-------- Records shown
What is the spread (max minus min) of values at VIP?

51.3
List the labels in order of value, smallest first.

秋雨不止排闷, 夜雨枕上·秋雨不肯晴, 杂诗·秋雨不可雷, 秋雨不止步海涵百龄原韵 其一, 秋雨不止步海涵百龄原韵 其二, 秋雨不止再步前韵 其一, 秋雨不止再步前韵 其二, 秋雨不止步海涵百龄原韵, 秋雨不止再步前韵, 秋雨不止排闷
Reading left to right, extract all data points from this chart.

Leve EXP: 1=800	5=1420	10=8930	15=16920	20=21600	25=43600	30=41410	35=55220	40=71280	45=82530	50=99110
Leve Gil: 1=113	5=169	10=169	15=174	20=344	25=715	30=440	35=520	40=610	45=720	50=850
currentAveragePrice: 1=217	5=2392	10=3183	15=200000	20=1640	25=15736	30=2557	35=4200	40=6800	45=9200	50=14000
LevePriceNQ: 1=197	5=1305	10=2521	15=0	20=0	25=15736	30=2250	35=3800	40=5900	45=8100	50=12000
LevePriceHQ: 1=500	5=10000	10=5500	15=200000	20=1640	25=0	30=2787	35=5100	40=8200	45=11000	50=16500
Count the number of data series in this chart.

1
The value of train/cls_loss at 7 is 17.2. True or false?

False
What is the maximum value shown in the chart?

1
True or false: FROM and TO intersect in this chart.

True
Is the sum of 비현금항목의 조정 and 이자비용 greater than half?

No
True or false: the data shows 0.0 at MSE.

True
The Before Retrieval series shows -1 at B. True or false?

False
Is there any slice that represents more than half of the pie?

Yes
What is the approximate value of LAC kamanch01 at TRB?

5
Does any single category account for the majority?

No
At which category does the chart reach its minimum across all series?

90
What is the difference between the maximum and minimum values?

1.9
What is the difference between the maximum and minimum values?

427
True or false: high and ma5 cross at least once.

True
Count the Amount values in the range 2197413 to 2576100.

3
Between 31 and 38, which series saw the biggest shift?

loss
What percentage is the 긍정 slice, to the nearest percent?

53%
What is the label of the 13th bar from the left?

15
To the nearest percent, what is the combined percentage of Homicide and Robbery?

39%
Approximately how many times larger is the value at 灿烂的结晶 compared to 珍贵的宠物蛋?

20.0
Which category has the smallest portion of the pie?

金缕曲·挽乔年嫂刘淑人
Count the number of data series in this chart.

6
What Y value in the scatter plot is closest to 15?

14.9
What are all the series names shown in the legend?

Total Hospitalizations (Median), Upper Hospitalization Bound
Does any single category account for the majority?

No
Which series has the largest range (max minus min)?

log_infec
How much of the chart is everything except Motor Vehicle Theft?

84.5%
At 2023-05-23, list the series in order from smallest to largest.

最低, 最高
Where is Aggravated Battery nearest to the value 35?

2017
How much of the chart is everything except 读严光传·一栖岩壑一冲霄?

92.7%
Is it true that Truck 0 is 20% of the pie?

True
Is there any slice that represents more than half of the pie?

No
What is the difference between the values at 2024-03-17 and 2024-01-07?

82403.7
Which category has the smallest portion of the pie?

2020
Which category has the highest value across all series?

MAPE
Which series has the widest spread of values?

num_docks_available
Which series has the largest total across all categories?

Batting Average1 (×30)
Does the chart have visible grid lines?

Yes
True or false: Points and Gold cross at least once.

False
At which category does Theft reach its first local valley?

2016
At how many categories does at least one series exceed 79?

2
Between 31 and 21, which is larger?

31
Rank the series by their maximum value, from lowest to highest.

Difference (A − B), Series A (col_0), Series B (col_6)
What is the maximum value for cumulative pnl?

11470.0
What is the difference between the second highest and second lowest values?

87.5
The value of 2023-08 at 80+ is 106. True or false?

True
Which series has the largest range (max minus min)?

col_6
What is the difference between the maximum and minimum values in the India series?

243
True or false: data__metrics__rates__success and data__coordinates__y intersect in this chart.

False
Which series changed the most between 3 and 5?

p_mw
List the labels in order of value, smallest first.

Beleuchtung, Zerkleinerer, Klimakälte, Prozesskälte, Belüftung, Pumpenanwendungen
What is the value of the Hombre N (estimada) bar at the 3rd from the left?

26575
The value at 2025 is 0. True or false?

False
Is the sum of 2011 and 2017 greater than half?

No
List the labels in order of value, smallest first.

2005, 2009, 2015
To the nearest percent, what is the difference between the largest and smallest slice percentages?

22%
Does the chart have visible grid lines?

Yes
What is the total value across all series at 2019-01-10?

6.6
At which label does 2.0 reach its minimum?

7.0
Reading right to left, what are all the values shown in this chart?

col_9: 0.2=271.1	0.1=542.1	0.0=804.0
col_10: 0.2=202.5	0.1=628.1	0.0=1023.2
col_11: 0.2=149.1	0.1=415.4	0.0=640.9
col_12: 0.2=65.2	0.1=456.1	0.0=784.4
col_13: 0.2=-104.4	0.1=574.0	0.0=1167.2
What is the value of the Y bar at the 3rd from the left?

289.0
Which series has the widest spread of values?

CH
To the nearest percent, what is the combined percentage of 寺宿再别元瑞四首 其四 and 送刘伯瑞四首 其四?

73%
----------------
## [About this exercise]
Rewrite all the items above, substituting "nearest whole percent" for every occurrence of "nearest percent" and leaving everything else unchanged.

## [The answer]
What is the spread (max minus min) of values at VIP?

51.3
List the labels in order of value, smallest first.

秋雨不止排闷, 夜雨枕上·秋雨不肯晴, 杂诗·秋雨不可雷, 秋雨不止步海涵百龄原韵 其一, 秋雨不止步海涵百龄原韵 其二, 秋雨不止再步前韵 其一, 秋雨不止再步前韵 其二, 秋雨不止步海涵百龄原韵, 秋雨不止再步前韵, 秋雨不止排闷
Reading left to right, extract all data points from this chart.

Leve EXP: 1=800	5=1420	10=8930	15=16920	20=21600	25=43600	30=41410	35=55220	40=71280	45=82530	50=99110
Leve Gil: 1=113	5=169	10=169	15=174	20=344	25=715	30=440	35=520	40=610	45=720	50=850
currentAveragePrice: 1=217	5=2392	10=3183	15=200000	20=1640	25=15736	30=2557	35=4200	40=6800	45=9200	50=14000
LevePriceNQ: 1=197	5=1305	10=2521	15=0	20=0	25=15736	30=2250	35=3800	40=5900	45=8100	50=12000
LevePriceHQ: 1=500	5=10000	10=5500	15=200000	20=1640	25=0	30=2787	35=5100	40=8200	45=11000	50=16500
Count the number of data series in this chart.

1
The value of train/cls_loss at 7 is 17.2. True or false?

False
What is the maximum value shown in the chart?

1
True or false: FROM and TO intersect in this chart.

True
Is the sum of 비현금항목의 조정 and 이자비용 greater than half?

No
True or false: the data shows 0.0 at MSE.

True
The Before Retrieval series shows -1 at B. True or false?

False
Is there any slice that represents more than half of the pie?

Yes
What is the approximate value of LAC kamanch01 at TRB?

5
Does any single category account for the majority?

No
At which category does the chart reach its minimum across all series?

90
What is the difference between the maximum and minimum values?

1.9
What is the difference between the maximum and minimum values?

427
True or false: high and ma5 cross at least once.

True
Count the Amount values in the range 2197413 to 2576100.

3
Between 31 and 38, which series saw the biggest shift?

loss
What percentage is the 긍정 slice, to the nearest whole percent?

53%
What is the label of the 13th bar from the left?

15
To the nearest whole percent, what is the combined percentage of Homicide and Robbery?

39%
Approximately how many times larger is the value at 灿烂的结晶 compared to 珍贵的宠物蛋?

20.0
Which category has the smallest portion of the pie?

金缕曲·挽乔年嫂刘淑人
Count the number of data series in this chart.

6
What Y value in the scatter plot is closest to 15?

14.9
What are all the series names shown in the legend?

Total Hospitalizations (Median), Upper Hospitalization Bound
Does any single category account for the majority?

No
Which series has the largest range (max minus min)?

log_infec
How much of the chart is everything except Motor Vehicle Theft?

84.5%
At 2023-05-23, list the series in order from smallest to largest.

最低, 最高
Where is Aggravated Battery nearest to the value 35?

2017
How much of the chart is everything except 读严光传·一栖岩壑一冲霄?

92.7%
Is it true that Truck 0 is 20% of the pie?

True
Is there any slice that represents more than half of the pie?

No
What is the difference between the values at 2024-03-17 and 2024-01-07?

82403.7
Which category has the smallest portion of the pie?

2020
Which category has the highest value across all series?

MAPE
Which series has the widest spread of values?

num_docks_available
Which series has the largest total across all categories?

Batting Average1 (×30)
Does the chart have visible grid lines?

Yes
True or false: Points and Gold cross at least once.

False
At which category does Theft reach its first local valley?

2016
At how many categories does at least one series exceed 79?

2
Between 31 and 21, which is larger?

31
Rank the series by their maximum value, from lowest to highest.

Difference (A − B), Series A (col_0), Series B (col_6)
What is the maximum value for cumulative pnl?

11470.0
What is the difference between the second highest and second lowest values?

87.5
The value of 2023-08 at 80+ is 106. True or false?

True
Which series has the largest range (max minus min)?

col_6
What is the difference between the maximum and minimum values in the India series?

243
True or false: data__metrics__rates__success and data__coordinates__y intersect in this chart.

False
Which series changed the most between 3 and 5?

p_mw
List the labels in order of value, smallest first.

Beleuchtung, Zerkleinerer, Klimakälte, Prozesskälte, Belüftung, Pumpenanwendungen
What is the value of the Hombre N (estimada) bar at the 3rd from the left?

26575
The value at 2025 is 0. True or false?

False
Is the sum of 2011 and 2017 greater than half?

No
List the labels in order of value, smallest first.

2005, 2009, 2015
To the nearest whole percent, what is the difference between the largest and smallest slice percentages?

22%
Does the chart have visible grid lines?

Yes
What is the total value across all series at 2019-01-10?

6.6
At which label does 2.0 reach its minimum?

7.0
Reading right to left, what are all the values shown in this chart?

col_9: 0.2=271.1	0.1=542.1	0.0=804.0
col_10: 0.2=202.5	0.1=628.1	0.0=1023.2
col_11: 0.2=149.1	0.1=415.4	0.0=640.9
col_12: 0.2=65.2	0.1=456.1	0.0=784.4
col_13: 0.2=-104.4	0.1=574.0	0.0=1167.2
What is the value of the Y bar at the 3rd from the left?

289.0
Which series has the widest spread of values?

CH
To the nearest whole percent, what is the combined percentage of 寺宿再别元瑞四首 其四 and 送刘伯瑞四首 其四?

73%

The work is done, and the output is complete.